Wednesday 27 April 2011

Media Facades and the Library of the Future

The HMNYC Project- An Interactive Window Display from Emily Ryan on Vimeo.

This project is one of many similar projects that incorporate a person texting or calling into a window display and then you appear there. A more recent example of this has been the Variate Labs Office façade which allows them to do similar things. An interesting critique of the media façade was presented by Usman Haque and he commented that these were merely reacting to the public, not interacting. He then goes on to say that for something to be truly interactive it needs to be more like a conversation where the user has an effect on how the output is calculated as well as having an effect on the input.

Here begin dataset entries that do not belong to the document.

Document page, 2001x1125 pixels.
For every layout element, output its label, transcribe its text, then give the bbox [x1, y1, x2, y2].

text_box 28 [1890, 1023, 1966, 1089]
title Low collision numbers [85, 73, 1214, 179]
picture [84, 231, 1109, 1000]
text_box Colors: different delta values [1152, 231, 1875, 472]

Therefore, the crucial thing is that it is impossible to tell how the thing reacts.

Interactive Facade from Variate Labs on Vimeo.

What this made me think about was a discussion that our group had in a meeting with Jamie Allen, Assistant Director of Culture Lab, Newcastle, UK and how I can relate his project ‘On Site’ to some of my project thinking and this got me asking a few questions:

1. How can this concept of spreading knowledge throughout the city that Jamie presented be integrated into the libraries of the future?

2. Is the library of the future as much about one building as it is about something that is weaved into the fabric of the city through shop fronts? Something that can be readily accessible by all?

To answer the latter question, a system that could integrate this type of thing is the media façade and taking on what Haque said, how can I make this a more interactive system than something that is just reacting?

What happens to shop windows when not in use?

How will the notion of the space around the shop windows change? Can they serve as some kind of public function?

As a final thought, this gave me an idea. Is the library instead the creation of a series of public spaces/plazas scattered across the city, that form the points of social gathering?